How BlackRock uses the secondaries market

Recent high pricing has encouraged the world's largest asset manager to be a seller on the secondaries market, according to managing director Johnathan Seeg.

BlackRock, the world’s largest asset manager, has been busy selling stakes on the secondaries market, most recently tail-end positions in European buyout funds to Hollyport Capital.

Johnathan Seeg
Johnathan Seeg

At PEI’s Global Investor Forum in Tokyo last week, Johnathan Seeg, a managing director in BlackRock’s Private Equity Partners group, told attendees the firm uses the secondaries market opportunistically and that high pricing has been driving it to sell stakes.

“Like any market, in the secondary market we believe there are times to be a buyer and there are actually times to be a seller,” Seeg said. “We will actually go both ways on that and in the last two years we’ve been liquidating a number of our holdings, we’ve been selling into the secondary market.”

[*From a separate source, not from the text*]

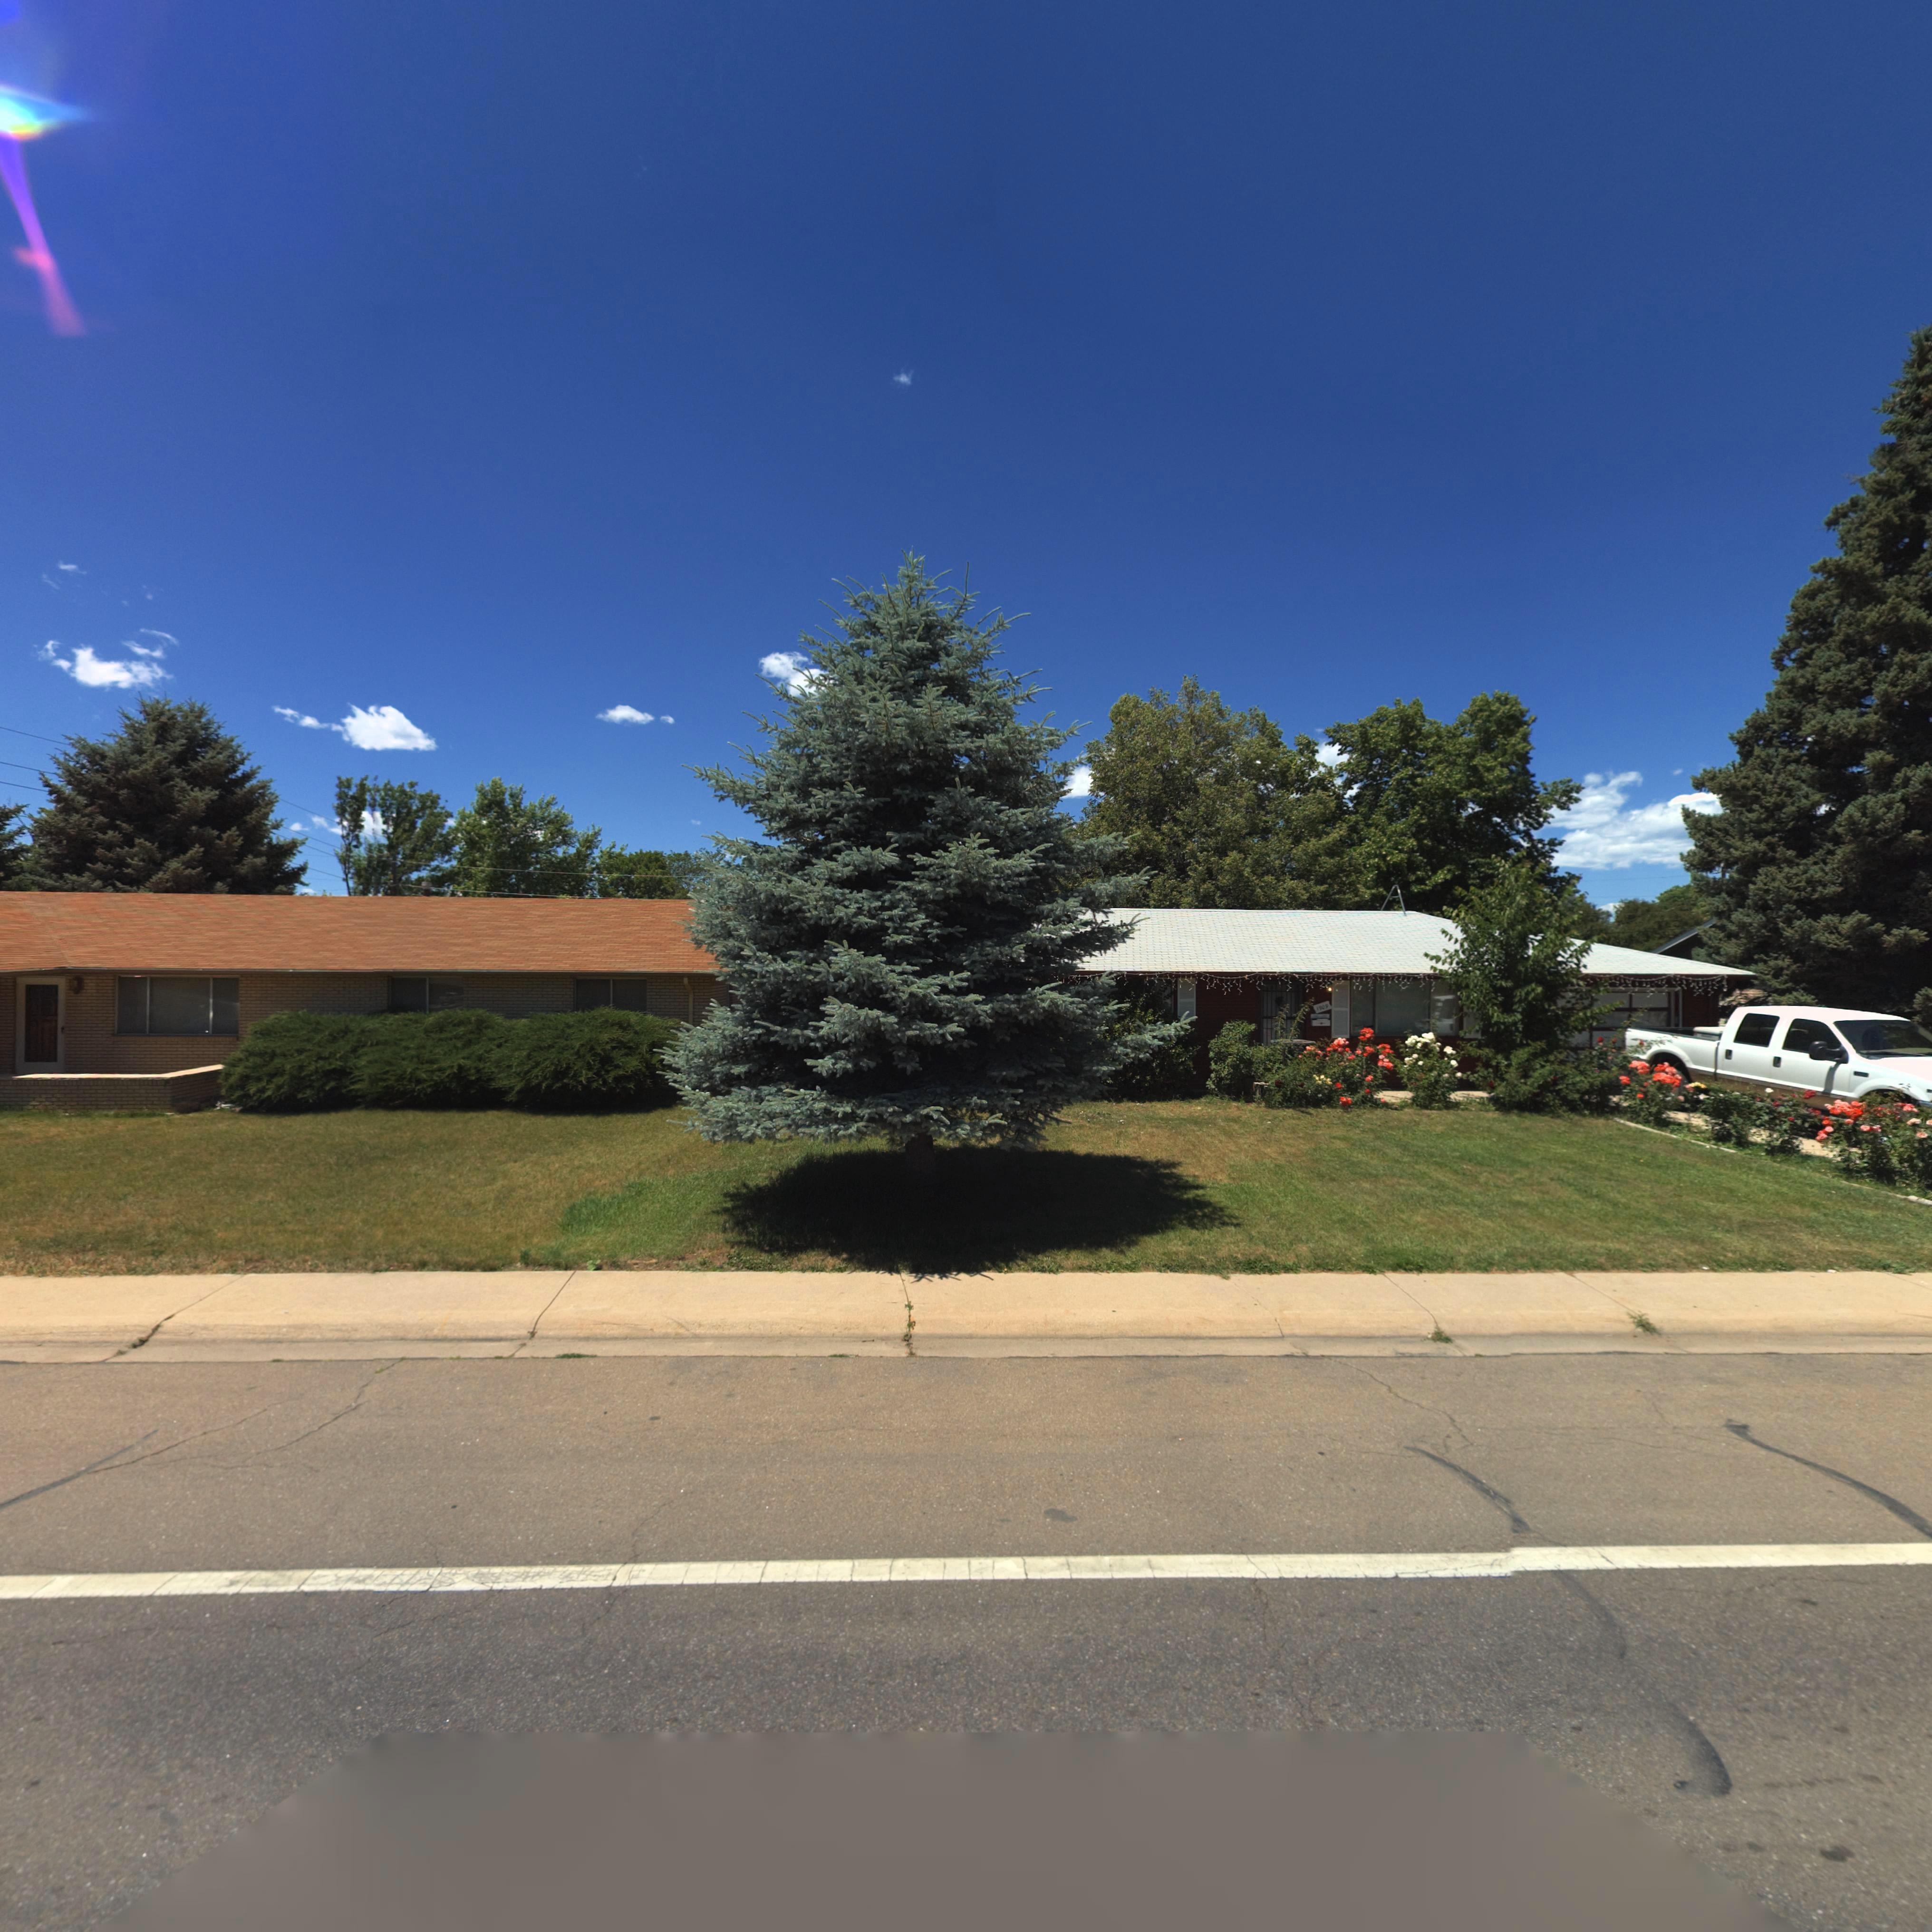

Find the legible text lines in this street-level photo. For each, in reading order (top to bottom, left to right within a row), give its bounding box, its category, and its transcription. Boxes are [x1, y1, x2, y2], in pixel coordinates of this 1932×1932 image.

[1315, 1003, 1329, 1013] StreetNumber: 1909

“We’ll make that judgement call based on where we’re seeing pricing, and like other parts of the market it has been a full-priced market,” he said.

This is in contrast to firms such as Ardian, which has said it prefers to hold on to stakes it has acquired in order to receive returns from the portfolio.

While complex transactions such as restructurings, staple deals and the use of debt are on the rise, BlackRock prefers to use the secondaries market as a portfolio management tool, and when acting as a buyer it generally purchases single stakes as opposed to multiple portfolios, Seeg said.

“Leverage has crept in, structuring has crept in, and every secondary [deal] is not the same,” he said. “You have to be aware of what the underwriting is, you have to be aware of what you’re actually buying.”